KUPANG,MATAJAMBI.COM - Kasus dugaan mafia bahan bakar minyak (BBM) di Kupang, Nusa Tenggara Timur (NTT), tengah menjadi sorotan setelah diungkap oleh mantan anggota Polres Kupang, Inspektur Dua (Ipda) Rudy Soik. Penimbunan minyak bersubsidi ini dikabarkan berkontribusi pada kelangkaan BBM yang kerap dikeluhkan nelayan setempat. Melansir Tempo Rabu 30 Oktober 2024, Berdasarkan penyelidikan Rudy, mafia solar ini diduga meraup keuntungan hingga ratusan juta rupiah setiap harinya melalui modus penimbunan dan penjualan solar bersubsidi secara ilegal.
Menurut Rudy, modus yang digunakan oleh pelaku melibatkan barcode Pertamina, yang memungkinkan mereka membeli solar bersubsidi di SPBU dengan harga Rp6.800 per liter. Mereka kemudian menjualnya kembali dengan harga jauh lebih tinggi, berkisar antara Rp18.000 hingga Rp20.000 per liter, sehingga mendapat keuntungan besar dari selisih harga tersebut.
Rudy menjelaskan bahwa barcode resmi ini sebenarnya tidak dimiliki oleh para pelaku langsung, melainkan dioperasikan atas nama orang lain. Dari hasil penyitaan, empat barcode Pertamina diduga dimiliki oleh seorang pengusaha perikanan asal Cilacap, Jawa Tengah, dan seharusnya hanya boleh digunakan untuk keperluan operasional kapal milik pengusaha tersebut. Dua dari barcode ini memiliki kapasitas untuk pengambilan solar bersubsidi sebesar 4.000 liter per hari, sementara dua lainnya bisa mengakses 4.000 liter per bulan.

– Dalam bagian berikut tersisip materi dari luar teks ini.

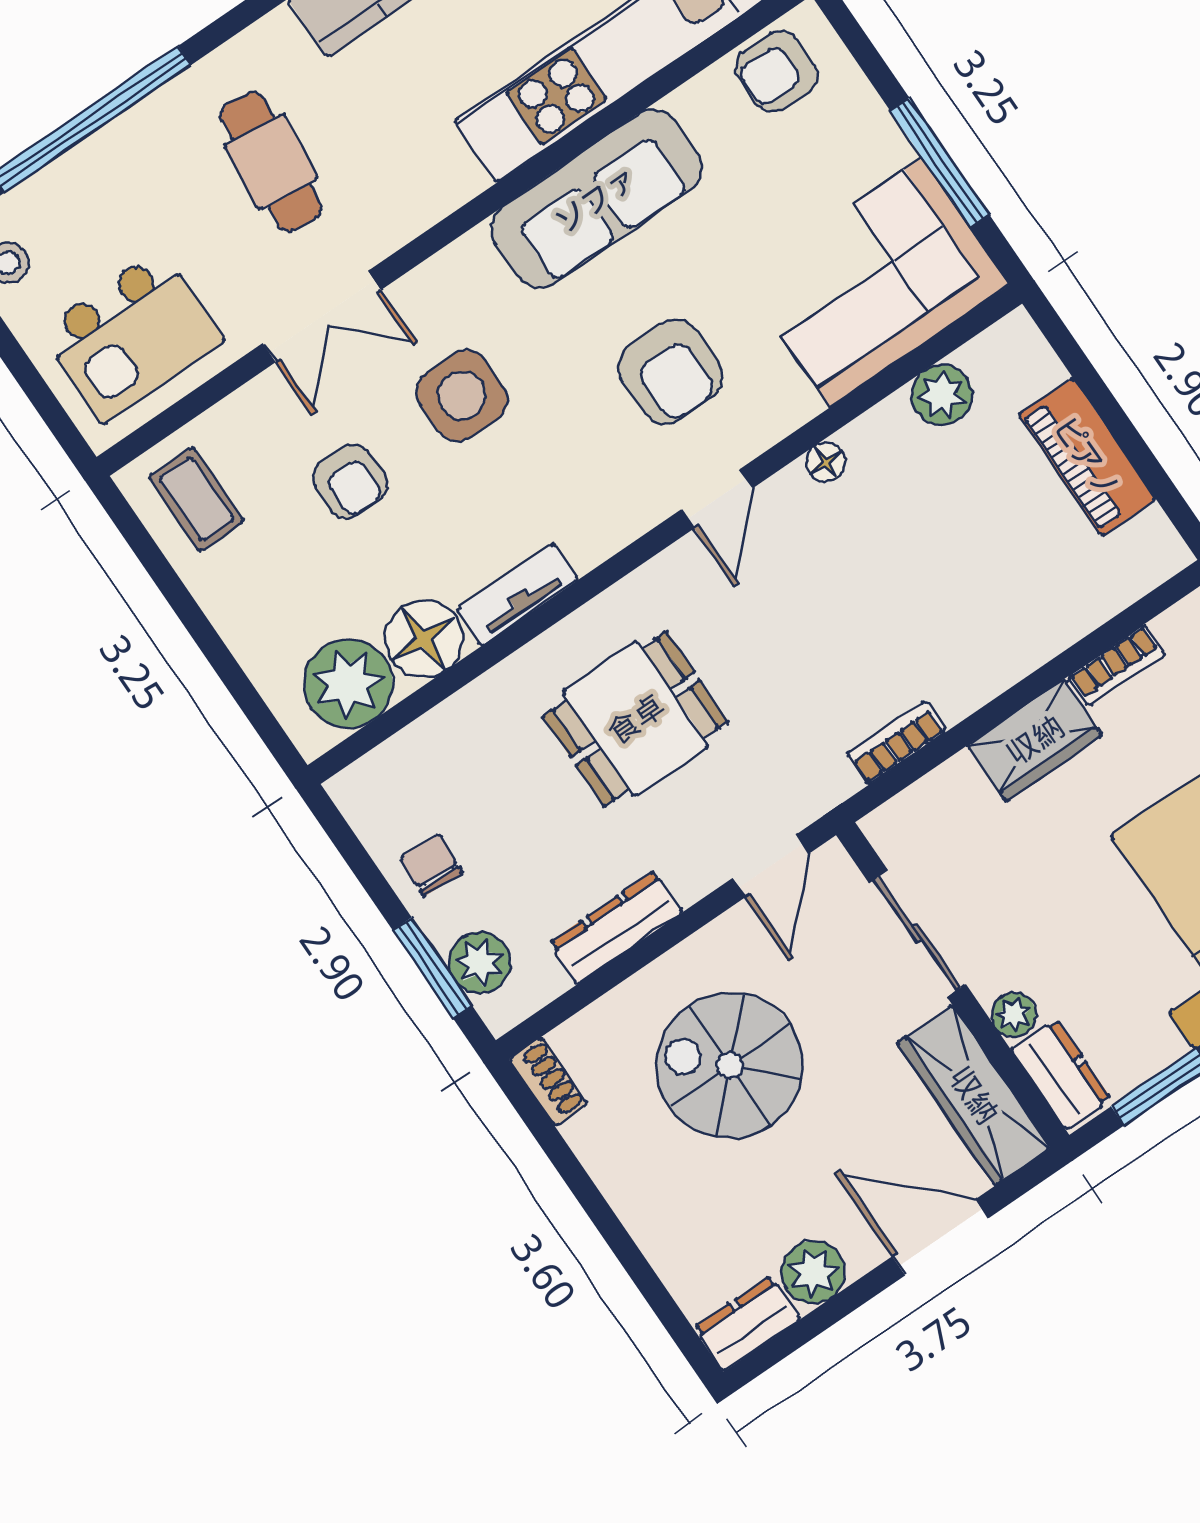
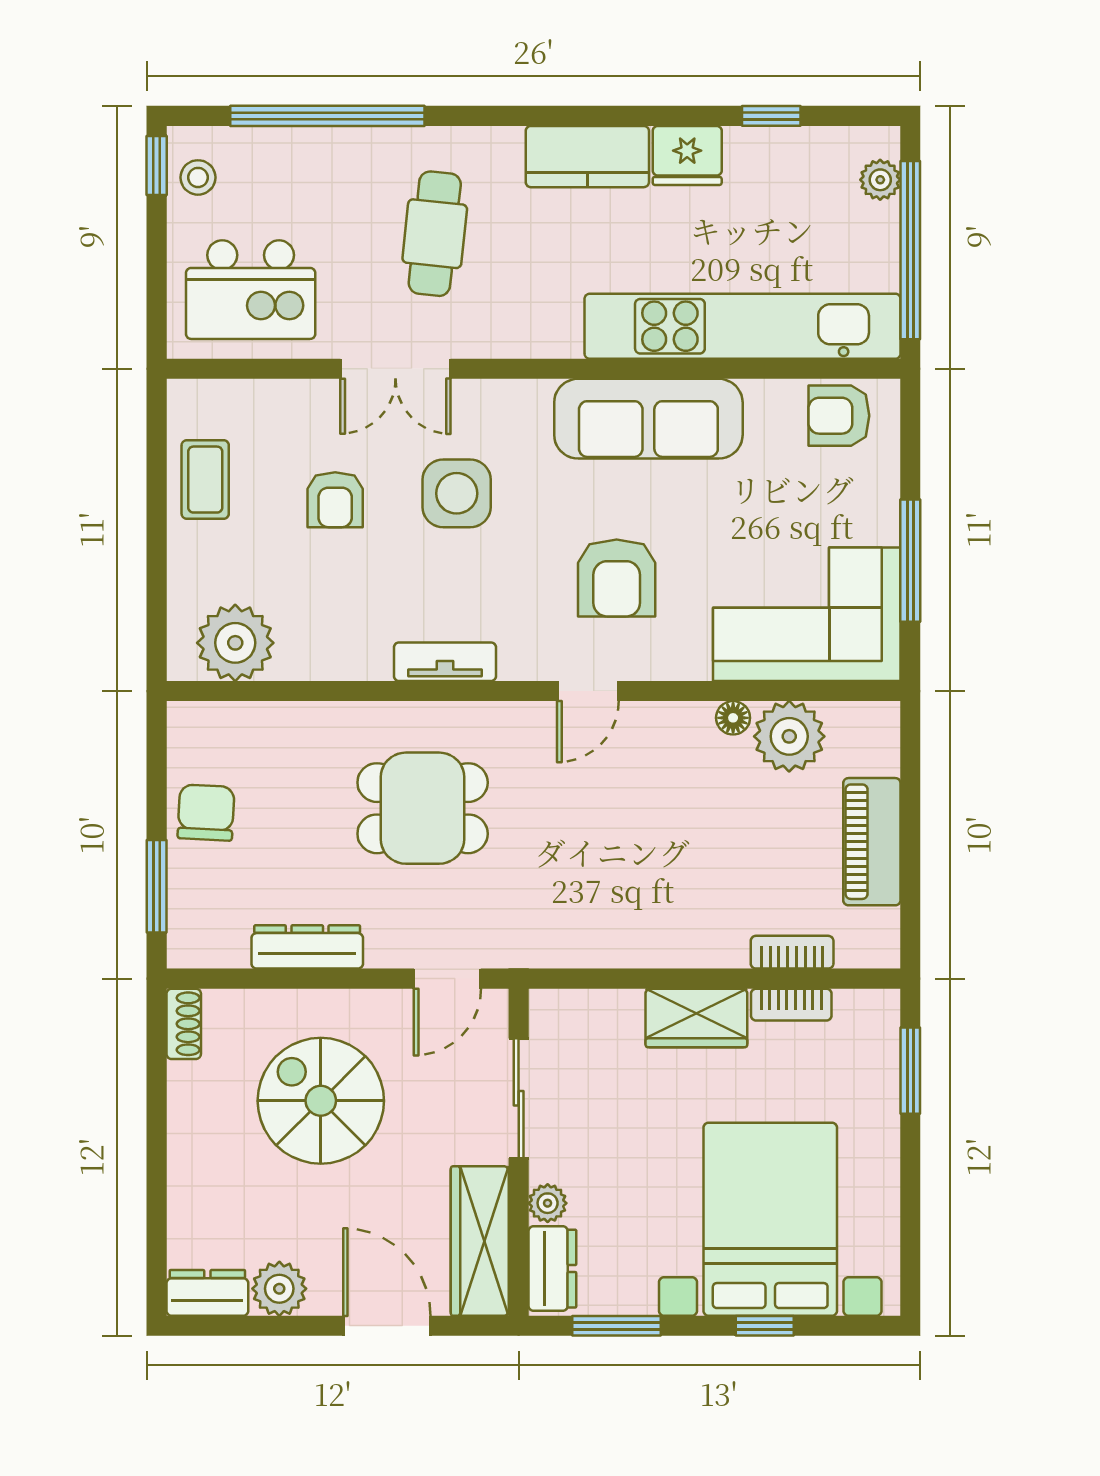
plant: (942, 395) -> (789, 736), width x1.36, depth x1.36
floor lamp: (826, 462) -> (733, 718), moved
coffee table: (197, 499) -> (205, 480), moved
tv unit: (517, 594) -> (445, 662), moved
floor lamp: (424, 639) -> (311, 648), removed
bookcase: (896, 743) -> (792, 952), moved
chair: (431, 865) -> (206, 813), width x1.37, depth x1.37
plant: (480, 963) -> (193, 906), removed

Para pelaku menjalankan operasinya dengan menggunakan truk tangki berkapasitas 5.000 liter. Setiap harinya, mafia solar ini bisa menjual hingga 10.000 liter solar bersubsidi, dengan keuntungan sekitar Rp56 juta per 5.000 liter, atau Rp112 juta per hari.
Baca Juga : Satreskrim Polres Batang Hari Gelar Rekonstruksi Kasus Perampasan Mobil, Puluhan Adegan Diperagakan
Namun, perjuangan Rudy dalam membongkar kasus ini tidak tanpa hambatan. Upaya penyelidikan Rudy harus terhenti setelah ia mendapatkan sanksi pemberhentian tidak dengan hormat (PTDH) dari Komisi Kode Etik Polisi (KKEP) Polda NTT pada 11 Oktober lalu. Rudy disanksi karena dinilai melanggar kode etik, yakni memasang garis polisi di tempat penampungan minyak milik dua anggota jaringan ilegal berinisial AA dan AG.

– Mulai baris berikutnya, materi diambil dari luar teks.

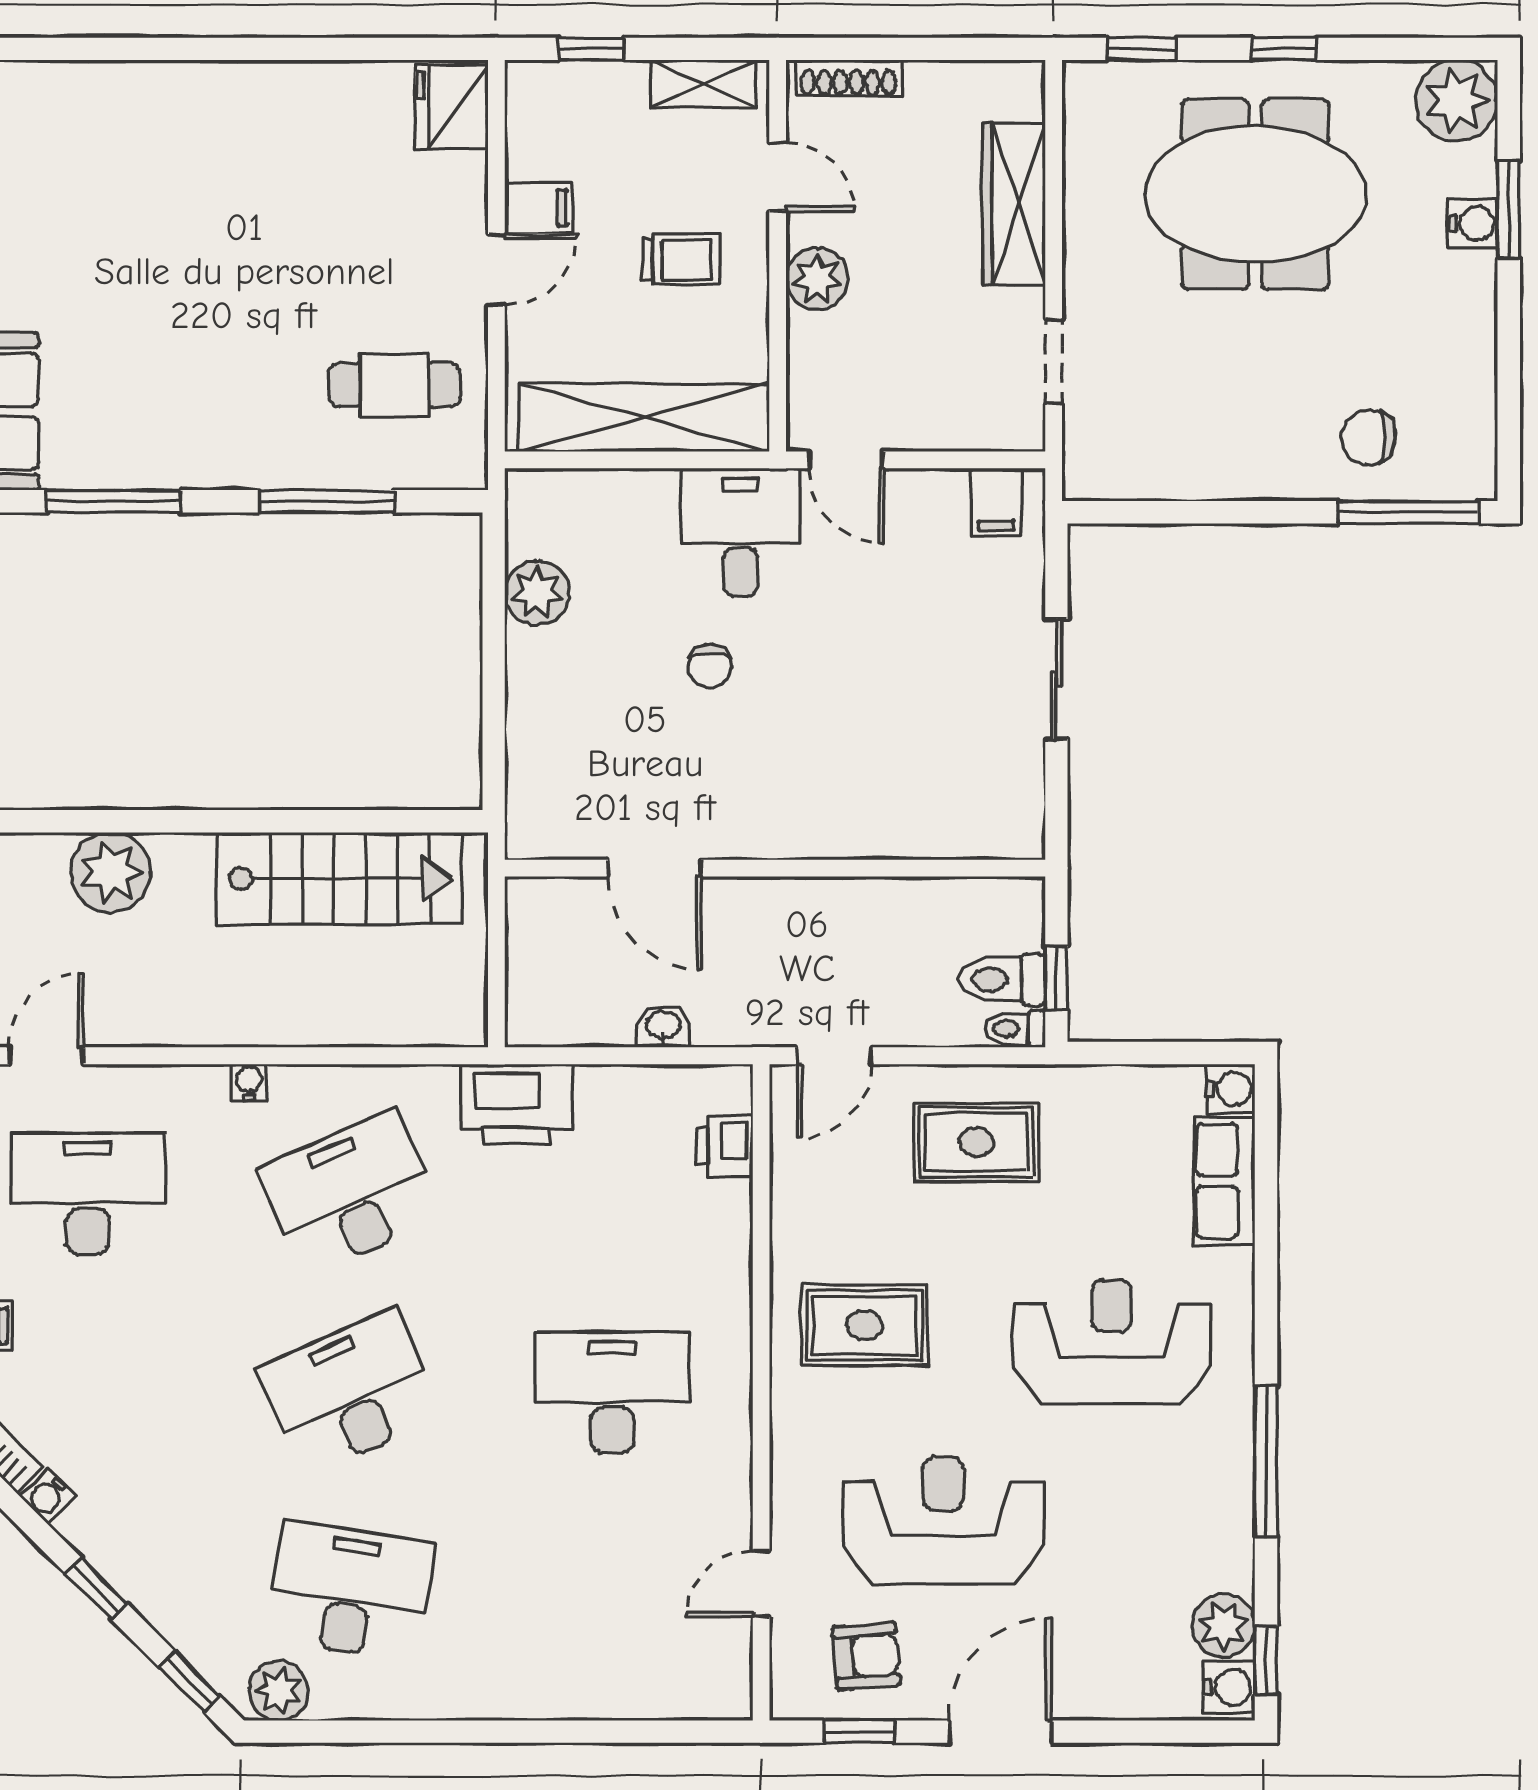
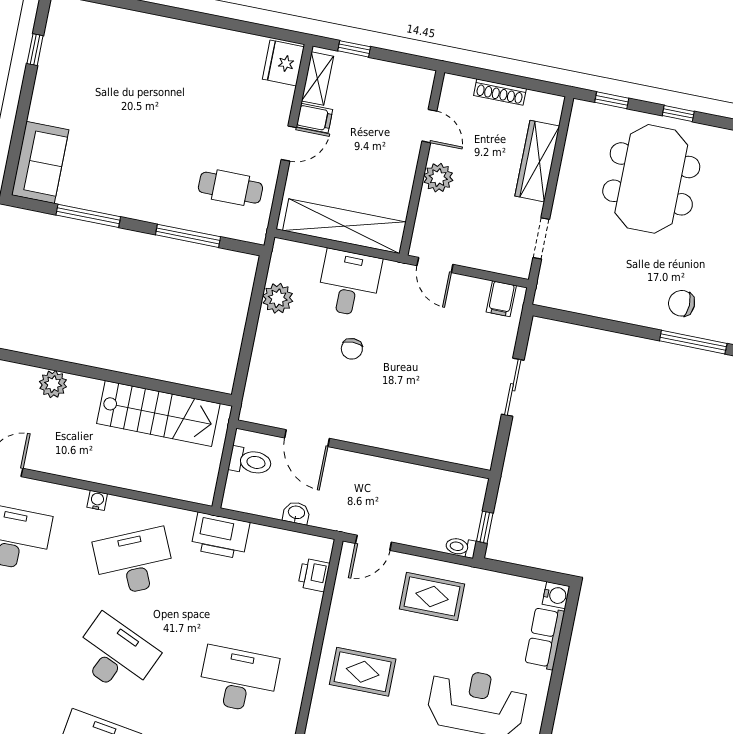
shoe rack: (848, 78) -> (500, 92), moved
shelving: (704, 84) -> (317, 79), moved, turned 90
meeting table: (1255, 194) -> (651, 179), turned 90
trolley: (681, 259) -> (376, 156), removed
desk: (741, 532) -> (349, 283), moved
plant: (111, 872) -> (53, 384), width x0.73, depth x0.73
toilet: (1002, 980) -> (250, 461), moved, turned 180
desk: (350, 1392) -> (116, 655), turned 48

Salah satu pelaku, AA, diketahui merupakan residivis kasus yang sama. Pada tahun 2022, AA pernah ditangkap karena membawa 6.000 liter solar bersubsidi ilegal, namun keluar dari penjara pada tahun berikutnya dan diduga kembali mengulangi perbuatannya. Bahkan, pada 2023 Polresta Kupang kembali menangkap AA saat hendak mengirimkan minyak ke Timor-Leste, meskipun akhirnya AA dinyatakan tidak bersalah di pengadilan.